[Recorded data]
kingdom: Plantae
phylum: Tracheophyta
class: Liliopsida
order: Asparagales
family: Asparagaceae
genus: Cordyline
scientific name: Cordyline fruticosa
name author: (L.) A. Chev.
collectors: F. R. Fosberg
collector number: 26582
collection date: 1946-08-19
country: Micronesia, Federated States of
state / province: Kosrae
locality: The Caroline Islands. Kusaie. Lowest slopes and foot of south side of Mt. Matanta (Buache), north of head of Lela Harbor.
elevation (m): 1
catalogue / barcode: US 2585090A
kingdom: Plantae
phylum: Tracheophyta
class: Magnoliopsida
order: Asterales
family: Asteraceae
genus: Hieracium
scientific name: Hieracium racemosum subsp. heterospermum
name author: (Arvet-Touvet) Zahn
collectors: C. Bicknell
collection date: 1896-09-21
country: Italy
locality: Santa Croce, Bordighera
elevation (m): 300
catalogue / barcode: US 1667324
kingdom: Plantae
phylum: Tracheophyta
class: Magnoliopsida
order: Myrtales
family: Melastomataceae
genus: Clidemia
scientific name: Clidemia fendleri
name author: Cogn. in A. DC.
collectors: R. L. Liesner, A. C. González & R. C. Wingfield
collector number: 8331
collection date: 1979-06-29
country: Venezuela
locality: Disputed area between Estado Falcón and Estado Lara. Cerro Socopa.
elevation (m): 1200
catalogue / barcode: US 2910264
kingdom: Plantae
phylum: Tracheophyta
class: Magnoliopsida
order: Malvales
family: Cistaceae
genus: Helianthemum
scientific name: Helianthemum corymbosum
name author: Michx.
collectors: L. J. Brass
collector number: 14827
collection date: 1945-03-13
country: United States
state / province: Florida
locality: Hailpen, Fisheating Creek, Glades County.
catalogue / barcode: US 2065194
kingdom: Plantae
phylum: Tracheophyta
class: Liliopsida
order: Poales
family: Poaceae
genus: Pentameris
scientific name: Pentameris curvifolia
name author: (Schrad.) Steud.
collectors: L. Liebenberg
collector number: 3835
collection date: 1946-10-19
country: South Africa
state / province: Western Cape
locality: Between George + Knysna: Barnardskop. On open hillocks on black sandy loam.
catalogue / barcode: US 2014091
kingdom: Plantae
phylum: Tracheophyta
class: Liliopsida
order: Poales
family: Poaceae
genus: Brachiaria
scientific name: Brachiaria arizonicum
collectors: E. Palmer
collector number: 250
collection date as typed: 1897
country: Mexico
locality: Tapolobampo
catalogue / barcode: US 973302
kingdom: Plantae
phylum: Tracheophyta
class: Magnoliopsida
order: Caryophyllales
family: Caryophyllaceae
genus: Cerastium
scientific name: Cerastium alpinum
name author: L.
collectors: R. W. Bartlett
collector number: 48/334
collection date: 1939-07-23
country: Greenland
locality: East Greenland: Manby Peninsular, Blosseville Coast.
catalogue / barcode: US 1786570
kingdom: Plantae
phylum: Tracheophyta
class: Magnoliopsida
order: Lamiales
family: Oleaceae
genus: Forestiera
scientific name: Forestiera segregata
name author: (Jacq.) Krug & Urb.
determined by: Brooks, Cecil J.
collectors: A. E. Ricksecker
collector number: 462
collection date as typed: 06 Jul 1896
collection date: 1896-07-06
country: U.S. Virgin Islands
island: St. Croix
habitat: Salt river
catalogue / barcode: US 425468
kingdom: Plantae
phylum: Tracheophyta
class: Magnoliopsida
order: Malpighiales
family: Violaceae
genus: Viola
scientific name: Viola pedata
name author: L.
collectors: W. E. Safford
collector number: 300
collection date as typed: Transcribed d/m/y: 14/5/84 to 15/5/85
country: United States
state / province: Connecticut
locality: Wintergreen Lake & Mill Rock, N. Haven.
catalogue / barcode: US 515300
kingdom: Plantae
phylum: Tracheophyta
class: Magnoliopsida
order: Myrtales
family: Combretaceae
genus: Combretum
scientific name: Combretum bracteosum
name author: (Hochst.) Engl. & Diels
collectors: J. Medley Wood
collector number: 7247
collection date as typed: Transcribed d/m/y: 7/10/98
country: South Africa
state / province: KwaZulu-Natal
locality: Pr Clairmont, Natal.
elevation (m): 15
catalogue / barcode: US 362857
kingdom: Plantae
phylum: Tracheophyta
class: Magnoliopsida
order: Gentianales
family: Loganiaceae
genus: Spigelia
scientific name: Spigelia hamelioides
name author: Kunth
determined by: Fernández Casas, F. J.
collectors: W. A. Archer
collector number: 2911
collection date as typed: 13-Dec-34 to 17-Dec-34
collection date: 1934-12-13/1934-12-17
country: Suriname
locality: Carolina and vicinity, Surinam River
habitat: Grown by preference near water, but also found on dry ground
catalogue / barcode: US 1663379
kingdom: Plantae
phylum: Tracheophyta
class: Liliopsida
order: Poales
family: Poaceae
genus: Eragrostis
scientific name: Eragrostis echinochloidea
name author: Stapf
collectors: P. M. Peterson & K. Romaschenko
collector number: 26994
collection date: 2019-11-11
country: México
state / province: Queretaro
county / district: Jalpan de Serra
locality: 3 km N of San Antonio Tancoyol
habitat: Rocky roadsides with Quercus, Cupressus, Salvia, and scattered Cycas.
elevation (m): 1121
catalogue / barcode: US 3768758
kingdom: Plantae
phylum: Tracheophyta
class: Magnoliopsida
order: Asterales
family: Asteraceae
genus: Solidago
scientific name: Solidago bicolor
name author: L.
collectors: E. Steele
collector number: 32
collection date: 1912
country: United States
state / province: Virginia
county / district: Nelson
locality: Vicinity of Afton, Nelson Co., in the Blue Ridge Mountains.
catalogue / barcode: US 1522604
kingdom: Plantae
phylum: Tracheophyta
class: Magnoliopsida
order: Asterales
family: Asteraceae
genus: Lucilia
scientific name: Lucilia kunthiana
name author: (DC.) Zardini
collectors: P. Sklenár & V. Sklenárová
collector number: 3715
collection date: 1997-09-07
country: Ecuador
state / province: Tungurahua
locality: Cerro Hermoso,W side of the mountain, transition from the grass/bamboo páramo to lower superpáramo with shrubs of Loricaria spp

Written request =
Reproduce every line of the records above word for word, keeping the original order.

Task result =
kingdom: Plantae
phylum: Tracheophyta
class: Liliopsida
order: Asparagales
family: Asparagaceae
genus: Cordyline
scientific name: Cordyline fruticosa
name author: (L.) A. Chev.
collectors: F. R. Fosberg
collector number: 26582
collection date: 1946-08-19
country: Micronesia, Federated States of
state / province: Kosrae
locality: The Caroline Islands. Kusaie. Lowest slopes and foot of south side of Mt. Matanta (Buache), north of head of Lela Harbor.
elevation (m): 1
catalogue / barcode: US 2585090A
kingdom: Plantae
phylum: Tracheophyta
class: Magnoliopsida
order: Asterales
family: Asteraceae
genus: Hieracium
scientific name: Hieracium racemosum subsp. heterospermum
name author: (Arvet-Touvet) Zahn
collectors: C. Bicknell
collection date: 1896-09-21
country: Italy
locality: Santa Croce, Bordighera
elevation (m): 300
catalogue / barcode: US 1667324
kingdom: Plantae
phylum: Tracheophyta
class: Magnoliopsida
order: Myrtales
family: Melastomataceae
genus: Clidemia
scientific name: Clidemia fendleri
name author: Cogn. in A. DC.
collectors: R. L. Liesner, A. C. González & R. C. Wingfield
collector number: 8331
collection date: 1979-06-29
country: Venezuela
locality: Disputed area between Estado Falcón and Estado Lara. Cerro Socopa.
elevation (m): 1200
catalogue / barcode: US 2910264
kingdom: Plantae
phylum: Tracheophyta
class: Magnoliopsida
order: Malvales
family: Cistaceae
genus: Helianthemum
scientific name: Helianthemum corymbosum
name author: Michx.
collectors: L. J. Brass
collector number: 14827
collection date: 1945-03-13
country: United States
state / province: Florida
locality: Hailpen, Fisheating Creek, Glades County.
catalogue / barcode: US 2065194
kingdom: Plantae
phylum: Tracheophyta
class: Liliopsida
order: Poales
family: Poaceae
genus: Pentameris
scientific name: Pentameris curvifolia
name author: (Schrad.) Steud.
collectors: L. Liebenberg
collector number: 3835
collection date: 1946-10-19
country: South Africa
state / province: Western Cape
locality: Between George + Knysna: Barnardskop. On open hillocks on black sandy loam.
catalogue / barcode: US 2014091
kingdom: Plantae
phylum: Tracheophyta
class: Liliopsida
order: Poales
family: Poaceae
genus: Brachiaria
scientific name: Brachiaria arizonicum
collectors: E. Palmer
collector number: 250
collection date as typed: 1897
country: Mexico
locality: Tapolobampo
catalogue / barcode: US 973302
kingdom: Plantae
phylum: Tracheophyta
class: Magnoliopsida
order: Caryophyllales
family: Caryophyllaceae
genus: Cerastium
scientific name: Cerastium alpinum
name author: L.
collectors: R. W. Bartlett
collector number: 48/334
collection date: 1939-07-23
country: Greenland
locality: East Greenland: Manby Peninsular, Blosseville Coast.
catalogue / barcode: US 1786570
kingdom: Plantae
phylum: Tracheophyta
class: Magnoliopsida
order: Lamiales
family: Oleaceae
genus: Forestiera
scientific name: Forestiera segregata
name author: (Jacq.) Krug & Urb.
determined by: Brooks, Cecil J.
collectors: A. E. Ricksecker
collector number: 462
collection date as typed: 06 Jul 1896
collection date: 1896-07-06
country: U.S. Virgin Islands
island: St. Croix
habitat: Salt river
catalogue / barcode: US 425468
kingdom: Plantae
phylum: Tracheophyta
class: Magnoliopsida
order: Malpighiales
family: Violaceae
genus: Viola
scientific name: Viola pedata
name author: L.
collectors: W. E. Safford
collector number: 300
collection date as typed: Transcribed d/m/y: 14/5/84 to 15/5/85
country: United States
state / province: Connecticut
locality: Wintergreen Lake & Mill Rock, N. Haven.
catalogue / barcode: US 515300
kingdom: Plantae
phylum: Tracheophyta
class: Magnoliopsida
order: Myrtales
family: Combretaceae
genus: Combretum
scientific name: Combretum bracteosum
name author: (Hochst.) Engl. & Diels
collectors: J. Medley Wood
collector number: 7247
collection date as typed: Transcribed d/m/y: 7/10/98
country: South Africa
state / province: KwaZulu-Natal
locality: Pr Clairmont, Natal.
elevation (m): 15
catalogue / barcode: US 362857
kingdom: Plantae
phylum: Tracheophyta
class: Magnoliopsida
order: Gentianales
family: Loganiaceae
genus: Spigelia
scientific name: Spigelia hamelioides
name author: Kunth
determined by: Fernández Casas, F. J.
collectors: W. A. Archer
collector number: 2911
collection date as typed: 13-Dec-34 to 17-Dec-34
collection date: 1934-12-13/1934-12-17
country: Suriname
locality: Carolina and vicinity, Surinam River
habitat: Grown by preference near water, but also found on dry ground
catalogue / barcode: US 1663379
kingdom: Plantae
phylum: Tracheophyta
class: Liliopsida
order: Poales
family: Poaceae
genus: Eragrostis
scientific name: Eragrostis echinochloidea
name author: Stapf
collectors: P. M. Peterson & K. Romaschenko
collector number: 26994
collection date: 2019-11-11
country: México
state / province: Queretaro
county / district: Jalpan de Serra
locality: 3 km N of San Antonio Tancoyol
habitat: Rocky roadsides with Quercus, Cupressus, Salvia, and scattered Cycas.
elevation (m): 1121
catalogue / barcode: US 3768758
kingdom: Plantae
phylum: Tracheophyta
class: Magnoliopsida
order: Asterales
family: Asteraceae
genus: Solidago
scientific name: Solidago bicolor
name author: L.
collectors: E. Steele
collector number: 32
collection date: 1912
country: United States
state / province: Virginia
county / district: Nelson
locality: Vicinity of Afton, Nelson Co., in the Blue Ridge Mountains.
catalogue / barcode: US 1522604
kingdom: Plantae
phylum: Tracheophyta
class: Magnoliopsida
order: Asterales
family: Asteraceae
genus: Lucilia
scientific name: Lucilia kunthiana
name author: (DC.) Zardini
collectors: P. Sklenár & V. Sklenárová
collector number: 3715
collection date: 1997-09-07
country: Ecuador
state / province: Tungurahua
locality: Cerro Hermoso,W side of the mountain, transition from the grass/bamboo páramo to lower superpáramo with shrubs of Loricaria spp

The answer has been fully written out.